By ERIN ROLL
roll@montclairlocal.news

Hot dogs and soda don’t belong in schools, says one healthy-food advocate, who criticized the board of education at its Sept. 18 meeting for what he sees as a lack of effort in encouraging nutritious eating and providing healthy food in the school cafeterias.

“Having sodas and hot dogs and nitrates and sweeteners will not produce highly academic kids,” Abraham Dickerson said during the meeting. “How come the leaders in this town do not feel it’s imperative for our kids to eat pure, clean food, like they do in restaurants?”

Dickerson is the owner and chef of Abe Foods and has routinely spoken out at school board meetings on food and nutrition-related issues.
He was especially critical of how there appeared to be vending machines on school property selling sodas and sugary drinks.

In response to his comments, members of the BOE pointed to a vending machine in the cafeteria of the George Inness Annex, where school board meetings are usually held. The vending machine was empty, but later in the week, Dickerson told the Montclair Local that there were in fact vending machines on school property, including the Montclair High School cafeteria, that have sodas in them.

During the meeting, BOE President Laura Hertzog told Dickerson and the audience that the district was looking into the matter.

Interim Superintendent Barbara Pinsak said on Sept. 20, a few days after the meeting, “We have a tentative understanding of the issue but do not want to respond until we are absolutely certain of our facts.”

Over the past decade, school districts have begun eliminating sodas and other sugary drinks from on-campus vending machines, due to concerns about childhood and adolescent obesity.

The 2014 federal Smart Snacks for Schools standards, which apply to foods sold in vending machines and in other school settings, require all foods and beverages to meet nutrition standards.

The Smart Snacks standards for beverages allow for water, milk, juice and diluted juice to be sold at all school levels, and for low- and no-calorie beverages to be served in high schools.

The New Jersey Department of Agriculture restricts or discourages schools from serving “foods of minimal nutritional value” or providing them for sale on school property during school hours, according to the state’s Model School Nutrition Policy. “Foods of minimal nutritional value are virtually ‘empty calorie’ foods and would not meet any of our other standards in the policy. They include soda, water ices, chewing gum and certain types of candy,” the policy states.

The district has not provided information on who manages the vending machines or decides what to stock them with.

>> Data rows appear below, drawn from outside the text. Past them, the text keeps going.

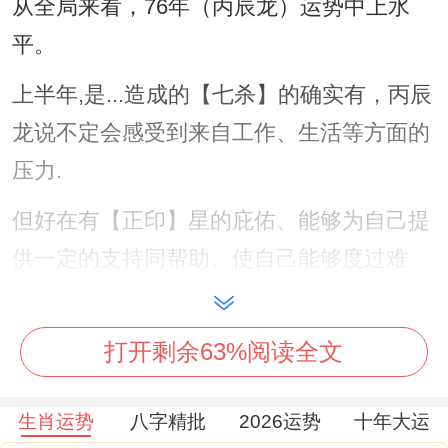
从全局来看，76年（丙辰龙）运势中上水
平。
上半年,是...造成的【七杀】的确实有，丙辰
龙说不定会感受到来自工作、生活等方面的
压力.
但好在有【正印】星的庇佑、能够为自己提
供一定的支持同帮助、使自己能够度过难
关。
下半年，【比肩】与【偏印】的入局 - 则意
打开剩余63%阅读全文
味着丙辰龙在人际关系跟事业发展上需要愈
生肖运势
八字精批
2026运势
十年大运
注意。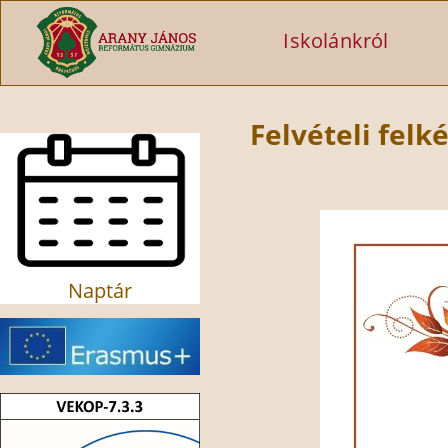
Ugrás a tartalomra
Iskolánkról
Felvételi felk
Naptár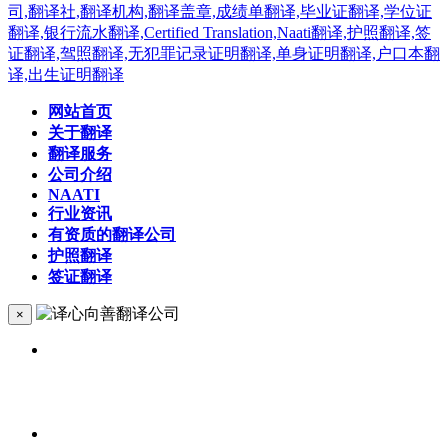
网站首页
关于翻译
翻译服务
公司介绍
NAATI
行业资讯
有资质的翻译公司
护照翻译
签证翻译
×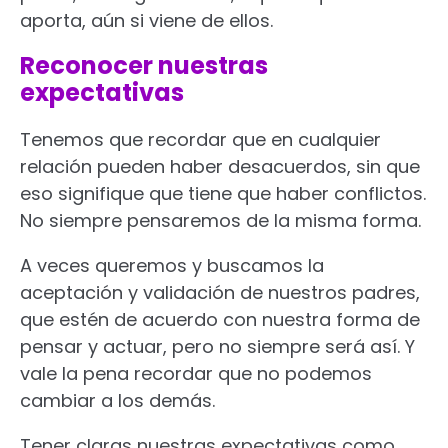
aporta, aún si viene de ellos.
Reconocer nuestras
expectativas
Tenemos que recordar que en cualquier
relación pueden haber desacuerdos, sin que
eso signifique que tiene que haber conflictos.
No siempre pensaremos de la misma forma.
A veces queremos y buscamos la
aceptación y validación de nuestros padres,
que estén de acuerdo con nuestra forma de
pensar y actuar, pero no siempre será así. Y
vale la pena recordar que no podemos
cambiar a los demás.
Tener claras nuestras expectativas como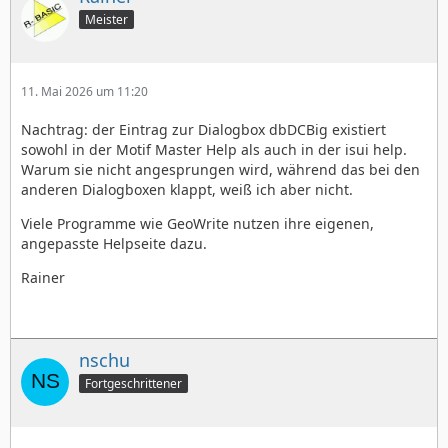
Meister
11. Mai 2026 um 11:20
Nachtrag: der Eintrag zur Dialogbox dbDCBig existiert
sowohl in der Motif Master Help als auch in der isui help.
Warum sie nicht angesprungen wird, während das bei den
anderen Dialogboxen klappt, weiß ich aber nicht.
Viele Programme wie GeoWrite nutzen ihre eigenen,
angepasste Helpseite dazu.
Rainer
nschu
Fortgeschrittener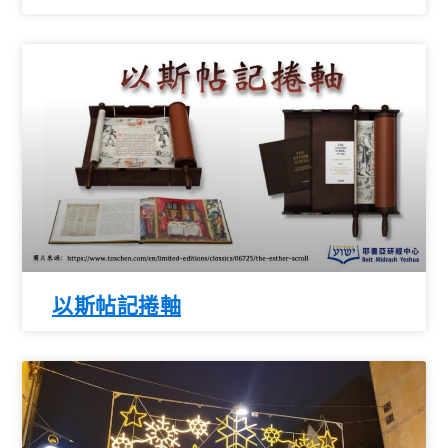
以斯帖記捲軸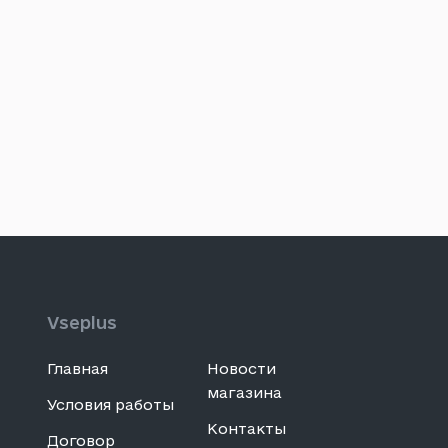
Vseplus
Главная
Новости
магазина
Условия работы
Контакты
Договор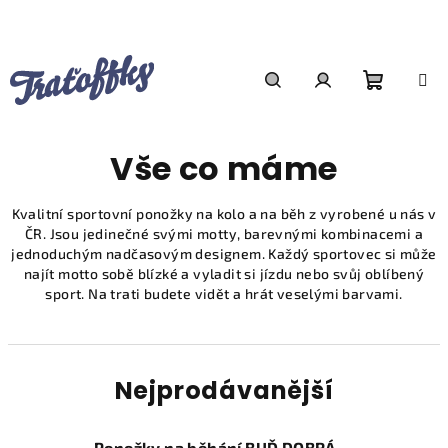
Přejít
na
obsah
Nákupn
Hledat
Přihlášení
Vše co máme
košík
Kvalitní sportovní ponožky na kolo a na běh z vyrobené u nás v
ČR. Jsou jedinečné svými motty, barevnými kombinacemi a
jednoduchým nadčasovým designem. Každý sportovec si může
najít motto sobě blízké a vyladit si jízdu nebo svůj oblíbený
sport. Na trati budete vidět a hrát veselými barvami.
Nejprodávanější
Ponožky na běhání BUĎ DOBRÁ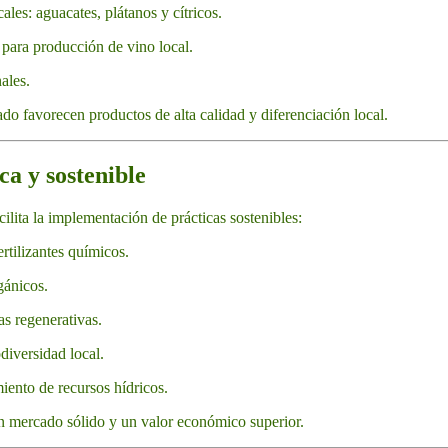
cales: aguacates, plátanos y cítricos.
 para producción de vino local.
ales.
ado favorecen productos de alta calidad y diferenciación local.
ca y sostenible
cilita la implementación de prácticas sostenibles:
ertilizantes químicos.
gánicos.
as regenerativas.
diversidad local.
iento de recursos hídricos.
n mercado sólido y un valor económico superior.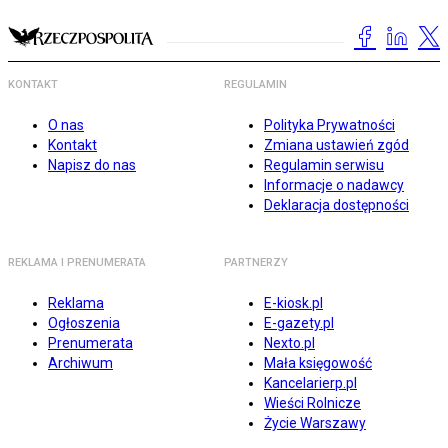
KONTAKT
REGULAMIN
O nas
Polityka Prywatności
Kontakt
Zmiana ustawień zgód
Napisz do nas
Regulamin serwisu
Informacje o nadawcy
Deklaracja dostępności
REKLAMA I PRENUMERATA
PARTNERZY
Reklama
E-kiosk.pl
Ogłoszenia
E-gazety.pl
Prenumerata
Nexto.pl
Archiwum
Mała księgowość
Kancelarierp.pl
Wieści Rolnicze
Życie Warszawy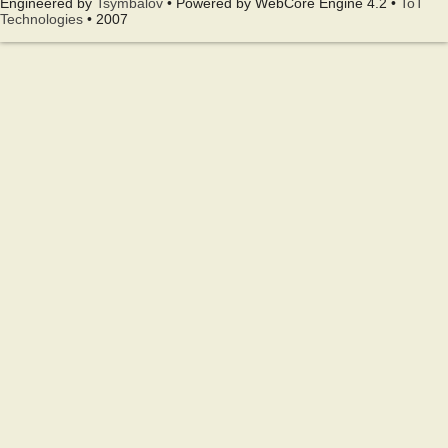
Engineered by
Tsymbalov
• Powered by WebCore Engine 4.2 •
ToT
Technologies
• 2007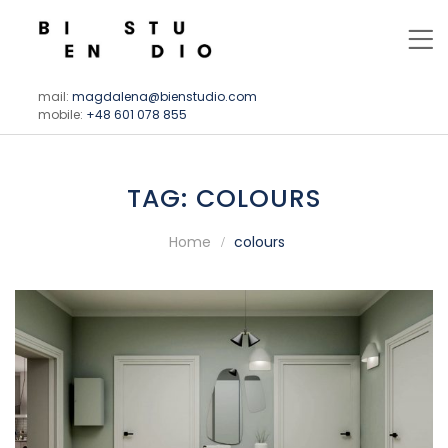
mail:
magdalena@bienstudio.com
mobile:
+48 601 078 855
TAG:
COLOURS
Home
colours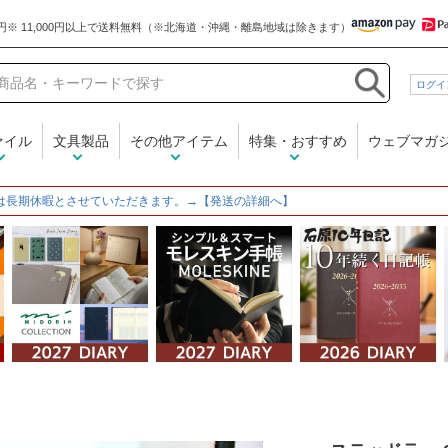
和気文具
ログイ
ァイル
文具製品
その他アイテム
特集・おすすめ
ウェブマガ
は長期休暇とさせていただきます。→【発送の詳細へ】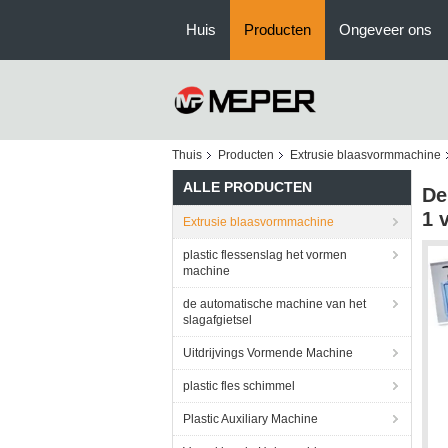
Huis
Producten
Ongeveer ons
Thuis
Producten
Extrusie blaasvormmachine
ALLE PRODUCTEN
De
1 
Extrusie blaasvormmachine
plastic flessenslag het vormen
machine
de automatische machine van het
slagafgietsel
Uitdrijvings Vormende Machine
plastic fles schimmel
Plastic Auxiliary Machine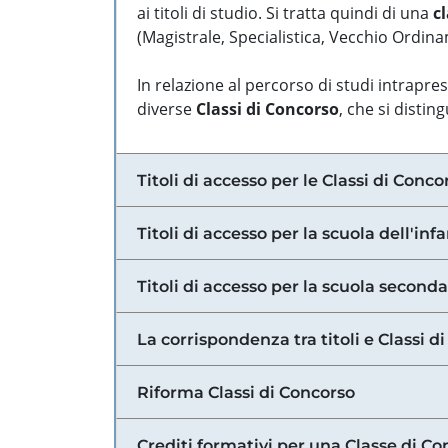
ai titoli di studio. Si tratta quindi di una
cl
(Magistrale, Specialistica, Vecchio Ordinam
In relazione al percorso di studi intrapre
diverse
Classi di Concorso
, che si distin
Titoli di accesso per le Classi di Conco
Titoli di accesso per la scuola dell'inf
Titoli di accesso per la scuola secondar
La corrispondenza tra titoli e Classi 
Riforma Classi di Concorso
Crediti formativi per una Classe di Co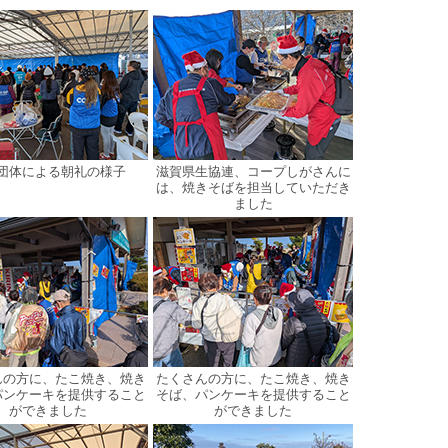
団体による朝礼の様子
滋賀県生協連、コープしがさんに
は、焼きそばを担当していただき
ました
んの方に、たこ焼き、焼き
たくさんの方に、たこ焼き、焼き
パンケーキを提供すること
そば、パンケーキを提供すること
ができました
ができました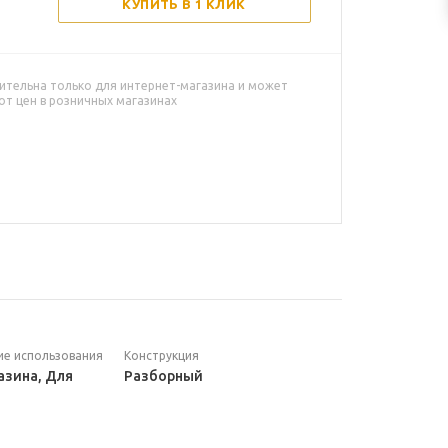
КУПИТЬ В 1 КЛИК
ительна только для интернет-магазина и может
от цен в розничных магазинах
ие использования
Конструкция
азина, Для
Разборный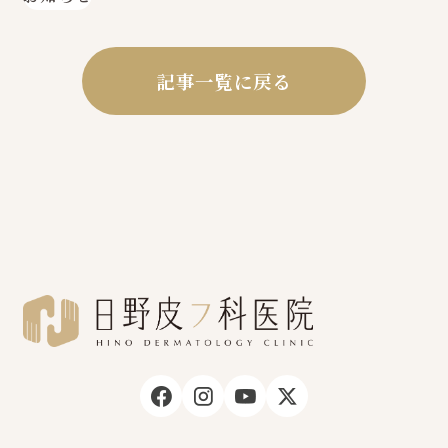
記事一覧に戻る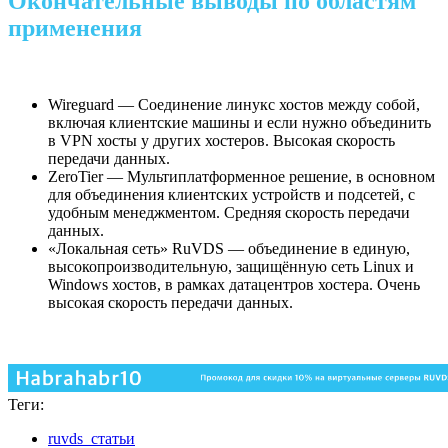
Окончательные выводы по областям
применения
Wireguard — Соединение линукс хостов между собой,
включая клиентские машины и если нужно объединить
в VPN хосты у других хостеров. Высокая скорость
передачи данных.
ZeroTier — Мультиплатформенное решение, в основном
для объединения клиентских устройств и подсетей, с
удобным менеджментом. Средняя скорость передачи
данных.
«Локальная сеть» RuVDS — объединение в единую,
высокопроизводительную, защищённую сеть Linux и
Windows хостов, в рамках датацентров хостера. Очень
высокая скорость передачи данных.
Теги:
ruvds_статьи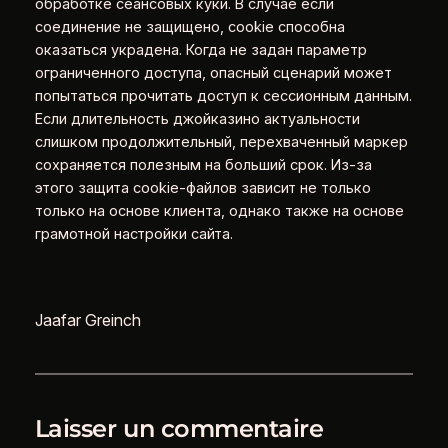
обработке сеансовых куки. В случае если
соединение не защищено, cookie способна
оказаться украдена. Когда не задан параметр
ограниченного доступа, опасный сценарий может
попытаться прочитать доступ к сессионным данным.
Если длительность джойказино актуальности
слишком продолжительный, перехваченный маркер
сохраняется полезным на больший срок. Из-за
этого защита cookie-файлов зависит не только
только на основе клиента, однако также на основе
грамотной настройки сайта.
Jaafar Greinch
Laisser un commentaire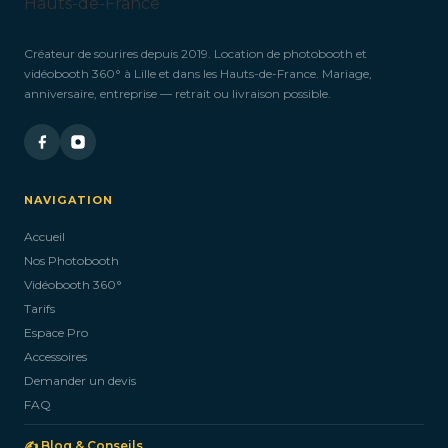
Créateur de sourires depuis 2019. Location de photobooth et
vidéobooth 360° à Lille et dans les Hauts-de-France. Mariage,
anniversaire, entreprise — retrait ou livraison possible.
NAVIGATION
Accueil
Nos Photobooth
Vidéobooth 360°
Tarifs
Espace Pro
Accessoires
Demander un devis
FAQ
✍️ Blog & Conseils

“There needs to be will. There needs to be will on nutrition,” Dickerson said after the Sept. 18 meeting.

On Sept. 19, the district posted on its website a new set of guidelines for the serving of any food that isn’t part of the official food service program.

The guidelines include when food may be sold for fundraising purposes, what foods may be used for instructional material, such as during science labs and home economics, and restrictions on food being served in the classrooms. For example, food is not allowed for in-class birthday parties, but food served in the classrooms or at all-school festivities must be free of tree nuts and peanuts.